[Revue de Presse-Pros] Balague : « Non, Leo ne choisit pas ses managers » (Le Parisien)

Publié le

A l’heure où un changement au niveau de la barre technique est annoncé du côté du Parc des Princes, avec peut-être la possible venue de Zinédine Zidane à la place de Mauricio Pochettino, le journaliste espagnol Guillaume Balague a assuré que La Pulga n’a jamais outrepassé sa fonction de joueur. « Non, Leo ne choisit pas ses managers », a-t-il indiqué dans un entretien au Parisien.

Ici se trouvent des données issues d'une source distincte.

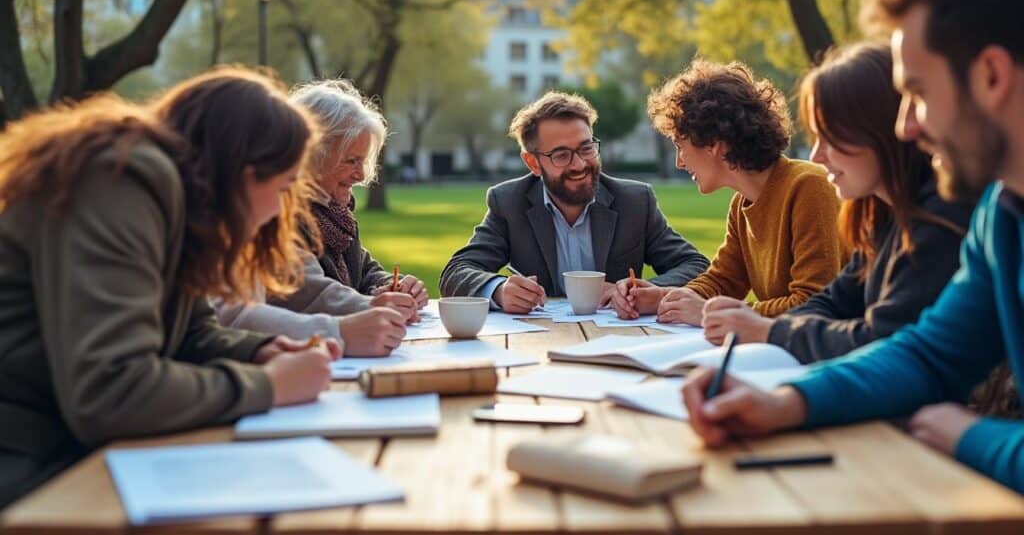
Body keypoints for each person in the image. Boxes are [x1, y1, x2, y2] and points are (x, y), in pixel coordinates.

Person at [681, 0, 1024, 493]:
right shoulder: (1002, 214)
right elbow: (927, 354)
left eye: (917, 93)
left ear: (991, 75)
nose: (905, 127)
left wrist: (972, 438)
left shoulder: (967, 214)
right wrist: (787, 402)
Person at [0, 68, 339, 508]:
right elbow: (111, 391)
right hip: (29, 470)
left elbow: (191, 333)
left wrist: (260, 351)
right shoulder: (120, 182)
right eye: (283, 188)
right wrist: (269, 385)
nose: (279, 211)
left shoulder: (173, 197)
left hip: (65, 450)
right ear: (242, 174)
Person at [698, 43, 972, 359]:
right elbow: (834, 301)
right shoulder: (880, 215)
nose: (817, 156)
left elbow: (881, 341)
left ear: (880, 129)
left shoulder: (938, 220)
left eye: (831, 137)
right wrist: (760, 325)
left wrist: (768, 331)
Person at [439, 91, 709, 314]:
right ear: (533, 163)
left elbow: (696, 265)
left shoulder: (634, 201)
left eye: (586, 148)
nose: (579, 164)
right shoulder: (510, 203)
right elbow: (456, 272)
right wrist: (498, 290)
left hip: (618, 341)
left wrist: (644, 291)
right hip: (539, 344)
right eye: (561, 155)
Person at [622, 60, 844, 326]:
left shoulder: (808, 188)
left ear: (713, 144)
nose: (679, 162)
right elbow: (723, 280)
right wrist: (666, 297)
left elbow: (812, 303)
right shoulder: (742, 204)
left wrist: (709, 312)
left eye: (680, 146)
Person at [213, 79, 423, 355]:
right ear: (313, 156)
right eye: (351, 161)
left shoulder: (335, 216)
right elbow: (305, 291)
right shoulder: (271, 212)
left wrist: (389, 288)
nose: (361, 174)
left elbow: (363, 269)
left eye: (363, 161)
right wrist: (368, 311)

Balague, qui a été écrit une biographie sur Messi en 2013, a argumenté en étalant quelques faits importants et à même de convaincre les plus sceptiques : « Lorsque Guardiola décida de partir, Messi tenta de le retenir. En vain. Son assistant Tito Vilanova a pris la suite mais sa maladie a tragiquement écourté son ère. Tata Martino a été désigné pour le remplacer. Argentin et manager des Newell’s Old Boys, l’équipe locale de Messi où il a joué quand il était enfant, tout le monde pensait alors qu’il était le choix de Leo… Faux ! Ils ne se connaissaient même pas. Le président de l’époque, Sandro Rosell, avait rencontré Martino lorsqu’il travaillait avec Nike en Amérique latine et avait été impressionné par son travail au Paraguay. Luis Enrique, emblème du Barça, était un choix réfléchi des dirigeants. Sa relation avec Messi a d’abord été tendue. Très tendue. Puis, les rôles ont été redéfinis pour le plus grand bien d’une équipe qui a ensuite tout gagné. Messi et Luis Enrique se sont quittés en tombant dans les bras l’un de l’autre ».

« Ernesto Valverde entretenait d’excellentes relations avec Messi et,  contrairement à ce qu’on pense, Leo avait suggéré qu’il reste aux commandes malgré de piètres résultats, a continué Balague. Il a été limogé. L’une des décisions étranges du président Bartomeu qui l’éloigna un peu plus du vestiaire. Éric Abidal, alors directeur sportif du Barça, laissa entendre que les joueurs avaient décidé de son sort. Messi sortit de ses gonds, demanda à Abidal d’apporter des preuves de ses accusations et d’assumer ses responsabilités. Avant Quique Setién, Xavi Hernandez a été approché. Un souhait de Messi, a-ton souvent répété. En fait, il ne s’est pas impliqué dans cette histoire. Et son ancien coéquipier n’est pas revenu. »

L’idée selon laquelle Messi est un tyran qui contrôle au sein de ses clubs est définitivement battu en brèche.